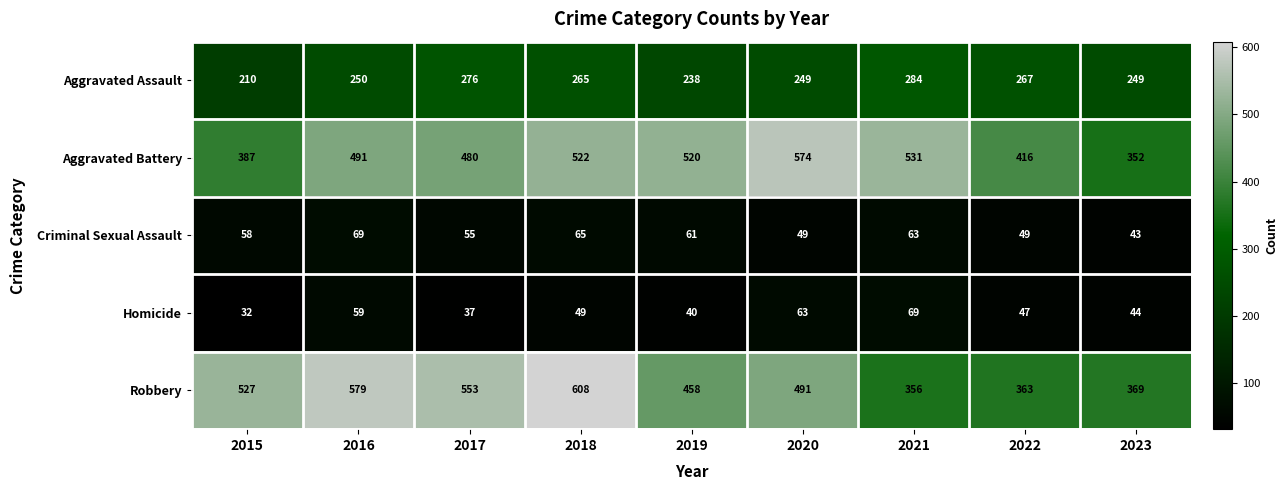

How many values in the Aggravated Battery series are below 491?

4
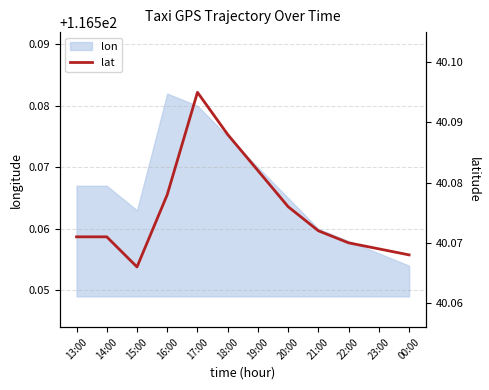

Where is lon nearest to the value 116?

00:00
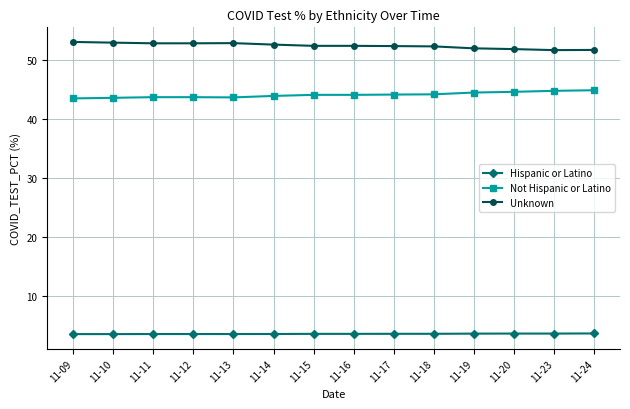

True or false: Hispanic or Latino and Not Hispanic or Latino intersect in this chart.

False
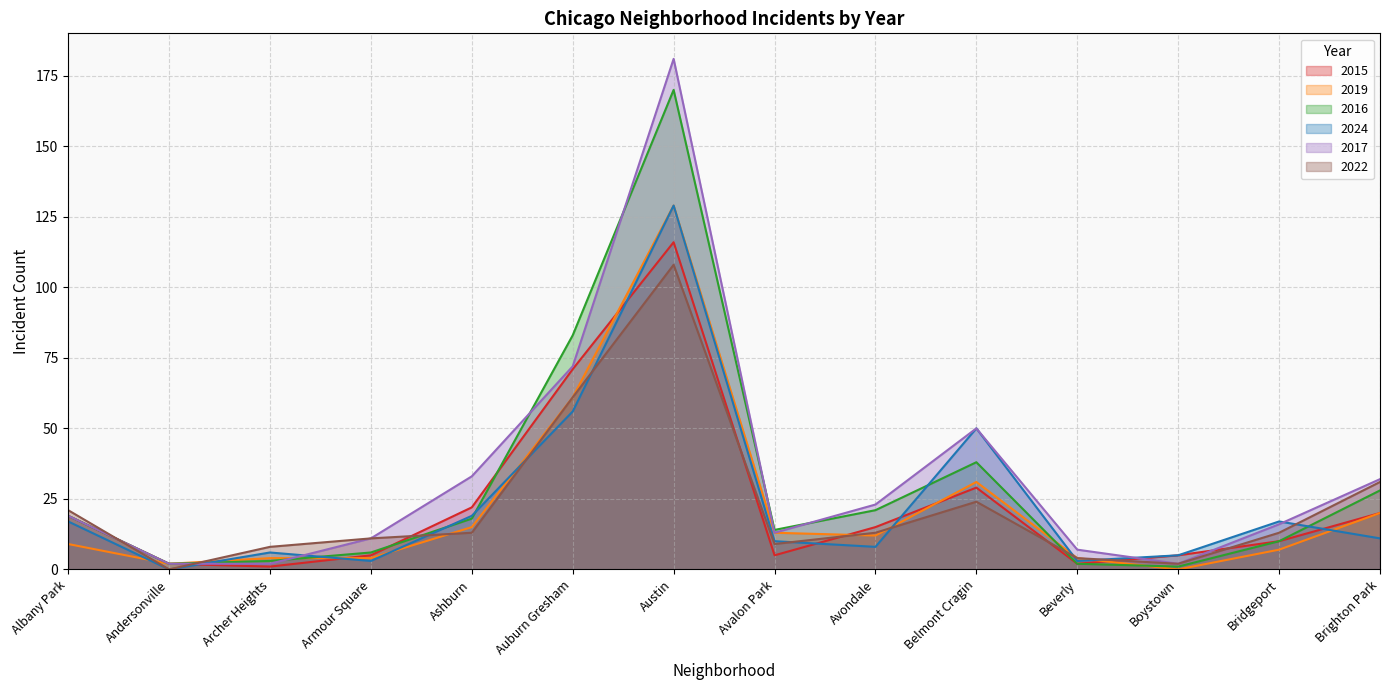

What is the difference between the maximum and minimum values in the 2022 series?

108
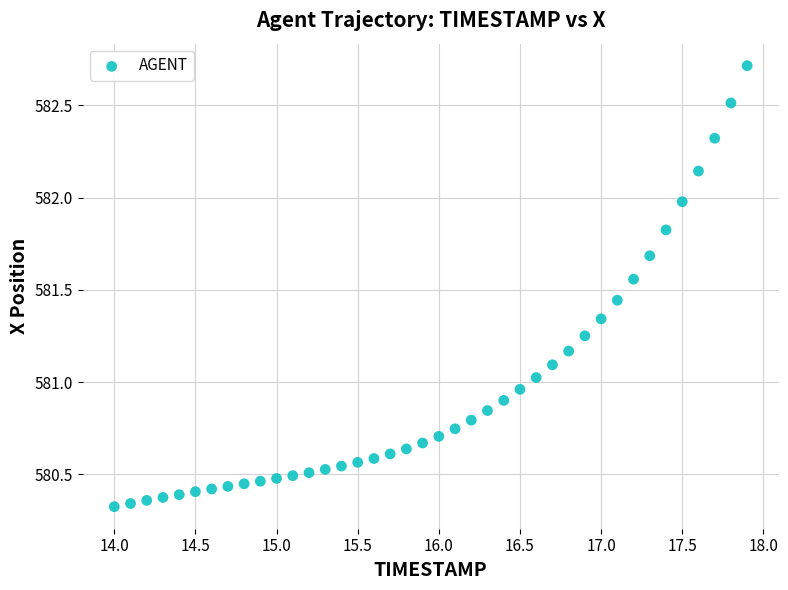

What is the range of X values (max minus min)?

3.9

• **Problem details**
Copy all of the data above word for word, but leave out the pictures.

• **Answer**
How many values in the Aggravated Battery series are below 491?

4

Where is lon nearest to the value 116?

00:00

True or false: Hispanic or Latino and Not Hispanic or Latino intersect in this chart.

False

What is the difference between the maximum and minimum values in the 2022 series?

108

What is the range of X values (max minus min)?

3.9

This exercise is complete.